_Your task_: A single number is all that's needed: how many lines in the data contain the string "SilkS".

_Recorded information_:
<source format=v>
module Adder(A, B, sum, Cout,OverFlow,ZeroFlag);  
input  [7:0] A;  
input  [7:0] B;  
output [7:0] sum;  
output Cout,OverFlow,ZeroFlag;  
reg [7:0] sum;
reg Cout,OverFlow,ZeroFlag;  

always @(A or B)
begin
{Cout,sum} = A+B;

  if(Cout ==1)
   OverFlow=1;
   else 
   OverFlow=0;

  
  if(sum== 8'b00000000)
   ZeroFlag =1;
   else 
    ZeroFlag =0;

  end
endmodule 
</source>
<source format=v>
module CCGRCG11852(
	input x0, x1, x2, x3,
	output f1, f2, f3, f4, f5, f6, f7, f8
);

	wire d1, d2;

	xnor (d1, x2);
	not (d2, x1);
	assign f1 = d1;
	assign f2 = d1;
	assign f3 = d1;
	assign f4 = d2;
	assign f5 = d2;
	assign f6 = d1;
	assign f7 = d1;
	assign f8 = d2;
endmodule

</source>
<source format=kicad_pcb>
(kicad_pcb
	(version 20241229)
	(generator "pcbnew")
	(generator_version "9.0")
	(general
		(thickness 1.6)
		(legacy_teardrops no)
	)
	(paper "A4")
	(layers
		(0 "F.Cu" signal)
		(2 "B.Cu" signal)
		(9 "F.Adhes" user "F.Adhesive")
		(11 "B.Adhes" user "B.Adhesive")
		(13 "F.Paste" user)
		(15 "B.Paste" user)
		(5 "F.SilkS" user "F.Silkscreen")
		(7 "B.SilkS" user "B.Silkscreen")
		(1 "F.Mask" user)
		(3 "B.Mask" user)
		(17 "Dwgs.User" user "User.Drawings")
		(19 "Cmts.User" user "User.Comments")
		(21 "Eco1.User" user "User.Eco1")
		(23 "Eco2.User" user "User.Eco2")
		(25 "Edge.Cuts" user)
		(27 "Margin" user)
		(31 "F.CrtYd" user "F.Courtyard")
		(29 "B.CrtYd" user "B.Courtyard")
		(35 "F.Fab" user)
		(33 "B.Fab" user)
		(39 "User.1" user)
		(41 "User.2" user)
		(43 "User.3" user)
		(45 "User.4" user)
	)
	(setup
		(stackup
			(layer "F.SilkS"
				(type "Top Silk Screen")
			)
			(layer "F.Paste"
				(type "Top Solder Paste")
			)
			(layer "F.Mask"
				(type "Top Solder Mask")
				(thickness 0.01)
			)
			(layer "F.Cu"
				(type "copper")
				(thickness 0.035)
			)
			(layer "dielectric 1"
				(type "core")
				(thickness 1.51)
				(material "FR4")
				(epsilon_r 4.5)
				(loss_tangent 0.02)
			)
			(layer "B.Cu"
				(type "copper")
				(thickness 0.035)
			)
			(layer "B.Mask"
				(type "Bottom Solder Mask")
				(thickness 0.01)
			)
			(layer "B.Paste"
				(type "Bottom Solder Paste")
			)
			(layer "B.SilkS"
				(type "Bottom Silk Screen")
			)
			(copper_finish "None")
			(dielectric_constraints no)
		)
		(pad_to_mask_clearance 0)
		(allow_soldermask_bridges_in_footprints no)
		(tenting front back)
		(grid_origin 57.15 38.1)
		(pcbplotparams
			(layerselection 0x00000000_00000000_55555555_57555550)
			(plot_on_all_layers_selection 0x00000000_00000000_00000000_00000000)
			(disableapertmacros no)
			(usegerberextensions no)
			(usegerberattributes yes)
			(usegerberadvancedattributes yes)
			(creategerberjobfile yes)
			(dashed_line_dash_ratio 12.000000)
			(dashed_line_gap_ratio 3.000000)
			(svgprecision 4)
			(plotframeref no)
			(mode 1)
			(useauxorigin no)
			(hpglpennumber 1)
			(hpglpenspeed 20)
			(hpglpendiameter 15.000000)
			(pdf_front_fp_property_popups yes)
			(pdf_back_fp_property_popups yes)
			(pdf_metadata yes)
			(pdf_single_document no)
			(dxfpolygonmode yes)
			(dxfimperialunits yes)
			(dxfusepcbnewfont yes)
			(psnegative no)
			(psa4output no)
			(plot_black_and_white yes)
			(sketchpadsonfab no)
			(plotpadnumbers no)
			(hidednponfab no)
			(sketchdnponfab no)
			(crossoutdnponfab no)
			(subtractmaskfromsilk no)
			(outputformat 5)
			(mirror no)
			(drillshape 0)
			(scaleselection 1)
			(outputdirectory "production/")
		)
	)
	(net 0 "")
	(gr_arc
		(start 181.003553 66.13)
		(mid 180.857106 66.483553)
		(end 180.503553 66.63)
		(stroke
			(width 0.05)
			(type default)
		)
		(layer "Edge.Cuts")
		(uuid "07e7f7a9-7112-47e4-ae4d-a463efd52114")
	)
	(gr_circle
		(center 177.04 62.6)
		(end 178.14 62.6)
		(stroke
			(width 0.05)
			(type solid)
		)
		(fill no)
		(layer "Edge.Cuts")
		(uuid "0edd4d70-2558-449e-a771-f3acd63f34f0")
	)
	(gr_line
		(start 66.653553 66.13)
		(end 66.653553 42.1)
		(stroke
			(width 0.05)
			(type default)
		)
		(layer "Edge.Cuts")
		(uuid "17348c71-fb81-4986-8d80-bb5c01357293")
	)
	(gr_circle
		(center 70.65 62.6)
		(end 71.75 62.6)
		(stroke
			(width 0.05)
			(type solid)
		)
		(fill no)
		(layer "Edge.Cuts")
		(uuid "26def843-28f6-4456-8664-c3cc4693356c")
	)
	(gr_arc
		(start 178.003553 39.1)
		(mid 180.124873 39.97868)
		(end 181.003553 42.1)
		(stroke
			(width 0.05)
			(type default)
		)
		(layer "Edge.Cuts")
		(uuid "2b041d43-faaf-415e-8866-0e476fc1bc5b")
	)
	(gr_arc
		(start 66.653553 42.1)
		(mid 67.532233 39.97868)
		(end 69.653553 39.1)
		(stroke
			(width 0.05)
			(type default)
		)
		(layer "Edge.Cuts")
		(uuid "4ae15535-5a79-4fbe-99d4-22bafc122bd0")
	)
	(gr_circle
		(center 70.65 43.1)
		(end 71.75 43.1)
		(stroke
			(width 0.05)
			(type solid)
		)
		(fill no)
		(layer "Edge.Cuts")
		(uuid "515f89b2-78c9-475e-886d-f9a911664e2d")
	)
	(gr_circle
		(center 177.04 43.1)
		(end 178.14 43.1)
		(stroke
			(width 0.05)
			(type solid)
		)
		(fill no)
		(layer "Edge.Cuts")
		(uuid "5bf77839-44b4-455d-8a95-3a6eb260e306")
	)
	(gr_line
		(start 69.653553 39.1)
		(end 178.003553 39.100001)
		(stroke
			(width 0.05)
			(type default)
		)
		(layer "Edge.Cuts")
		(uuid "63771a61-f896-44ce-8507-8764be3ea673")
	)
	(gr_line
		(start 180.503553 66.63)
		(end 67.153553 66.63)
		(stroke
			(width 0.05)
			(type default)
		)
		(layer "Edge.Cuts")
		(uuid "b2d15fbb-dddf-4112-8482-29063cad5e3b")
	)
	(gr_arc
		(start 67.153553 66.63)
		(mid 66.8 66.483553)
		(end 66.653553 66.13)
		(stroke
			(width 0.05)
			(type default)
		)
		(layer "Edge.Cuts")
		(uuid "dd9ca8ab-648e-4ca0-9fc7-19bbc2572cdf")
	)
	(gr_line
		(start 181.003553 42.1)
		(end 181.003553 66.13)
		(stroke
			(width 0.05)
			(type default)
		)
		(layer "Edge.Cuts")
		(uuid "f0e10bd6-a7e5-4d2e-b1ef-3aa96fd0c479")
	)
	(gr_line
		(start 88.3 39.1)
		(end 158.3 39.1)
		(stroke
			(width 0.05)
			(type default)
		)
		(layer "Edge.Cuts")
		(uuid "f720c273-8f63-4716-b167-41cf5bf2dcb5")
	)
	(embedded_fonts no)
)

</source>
--
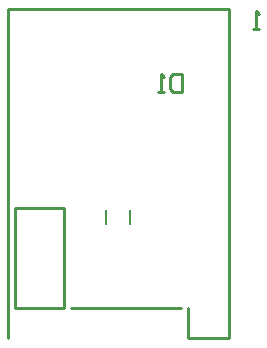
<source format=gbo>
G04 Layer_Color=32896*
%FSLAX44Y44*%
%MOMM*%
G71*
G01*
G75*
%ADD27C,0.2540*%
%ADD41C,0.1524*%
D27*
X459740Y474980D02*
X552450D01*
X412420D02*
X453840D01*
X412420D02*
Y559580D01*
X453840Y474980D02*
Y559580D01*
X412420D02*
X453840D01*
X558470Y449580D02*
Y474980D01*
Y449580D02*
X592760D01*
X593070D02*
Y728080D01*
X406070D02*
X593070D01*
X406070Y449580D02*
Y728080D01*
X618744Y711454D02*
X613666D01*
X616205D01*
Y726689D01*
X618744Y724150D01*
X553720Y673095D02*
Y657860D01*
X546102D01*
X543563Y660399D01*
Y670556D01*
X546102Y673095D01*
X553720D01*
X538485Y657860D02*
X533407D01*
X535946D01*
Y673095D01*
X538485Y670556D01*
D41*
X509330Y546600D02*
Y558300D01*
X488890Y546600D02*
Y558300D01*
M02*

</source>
==
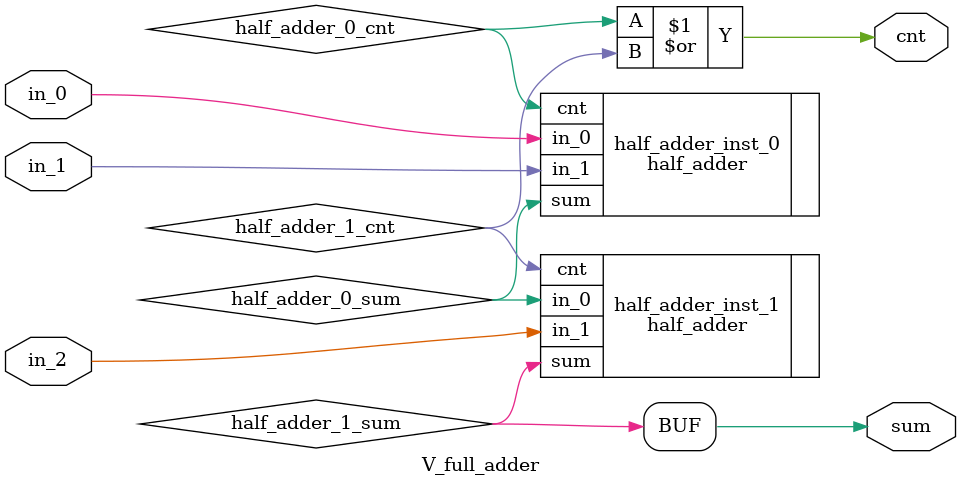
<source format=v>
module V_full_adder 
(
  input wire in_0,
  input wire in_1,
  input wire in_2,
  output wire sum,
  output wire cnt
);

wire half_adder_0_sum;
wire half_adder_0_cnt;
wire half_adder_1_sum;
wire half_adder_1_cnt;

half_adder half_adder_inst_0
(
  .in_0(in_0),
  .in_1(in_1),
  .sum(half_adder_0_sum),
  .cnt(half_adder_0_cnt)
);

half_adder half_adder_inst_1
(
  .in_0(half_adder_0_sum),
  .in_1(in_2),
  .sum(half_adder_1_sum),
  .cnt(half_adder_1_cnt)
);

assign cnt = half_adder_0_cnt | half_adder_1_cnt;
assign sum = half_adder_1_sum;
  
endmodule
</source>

_Answer space_: 4